Presentation #128.01 in the session Drivers and Dynamics of the Coupled Ionosphere-thermosphere-mesosphere-atmosphere System — Poster Session.

Published onOct 20, 2022
Nitric Oxide Concentrations during Solar Maximum and Solar Minimum Years Derived from SABER

Nitric oxide (NO) is of particular importance in the upper atmosphere between 100 km and 250 km, as it plays the role in cooling and regulating the energy budget of the system. The NO cooling rates have been routinely derived for the past 20 years from the measurements made by Sounding of the Atmosphere using Broadband Emission Radiometry (SABER) instrument on the Thermosphere Ionosphere Mesosphere Energetics and Dynamics satellite (TIMED) satellite since 2002. However, the global long-term dataset of thermospheric NO concentration as a function of local time, to our best knowledge, is a blank space. Since the NO abundance is almost entirely solar-driven on timescales from days to decades, understanding the behavior of the NO concentration during solar storm and solar cycle will greatly improve the storm-time and climatological knowledge of thermospheric energy balance.

_Entries shown_
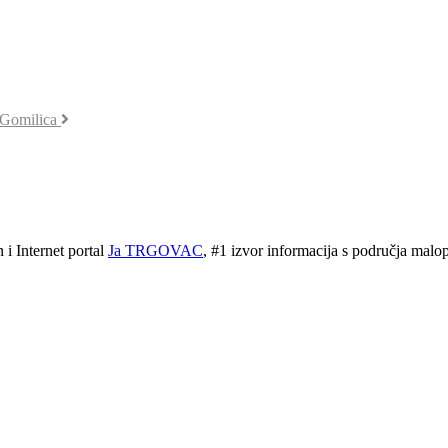
 Gomilica
 Internet portal
Ja TRGOVAC
, #1 izvor informacija s područja malopr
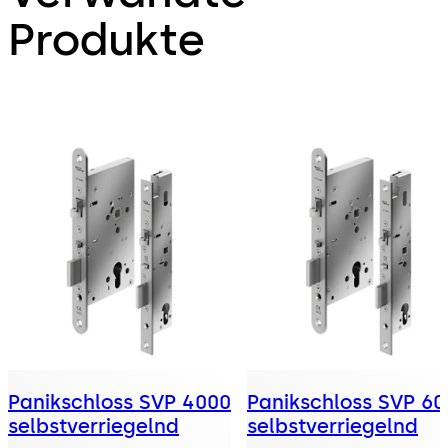
Produkte
Panikschloss SVP 4000
Panikschloss SVP 60
selbstverriegelnd
selbstverriegelnd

_Tasks for this exercise_
1. Name every abbreviation that the nitric oxide abstract spells out, and give its full form.
2. Decide whether each statement agrees with the nitric oxide abstract, and answer yes or no with the words that settle it: (a) NO matters in the upper atmosphere between 100 km and 250 km; (b) a global long-term dataset of thermospheric NO concentration by local time already exists; (c) NO abundance is driven mainly by the lower atmosphere.
3. Pick up the nitric oxide abstract after its final sentence and continue writing it.
The listing has no connection to the nitric oxide abstract.

_Task responses_
1. NO stands for nitric oxide. SABER stands for Sounding of the Atmosphere using Broadband Emission Radiometry. TIMED stands for Thermosphere Ionosphere Mesosphere Energetics and Dynamics satellite.

2.
(a) Yes: "Nitric oxide (NO) is of particular importance in the upper atmosphere between 100 km and 250 km"
(b) No: "the global long-term dataset of thermospheric NO concentration as a function of local time, to our best knowledge, is a blank space"
(c) No: "the NO abundance is almost entirely solar-driven on timescales from days to decades"

3.
In this work, we derived the NO concentration with the newly derived NO cooling rates and the neutral kinetic temperature and atomic oxygen number density simulated by the MSIS 2.0 model. We also compare the SABER derived NO concentration with the SD-WACCM simulations during both solar maximum year (2014) and solar minimum year (2009), and found that, above ~130 km, the global mean of SABER derived NO concentration matches the SD-WACCM simulations well (less than 10% difference with respect to the SD-WACCM simulation) during both 2009 and 2014. The difference between SABER NO and SD-WACCM NO is smaller during solar maximum year than during solar minimum year.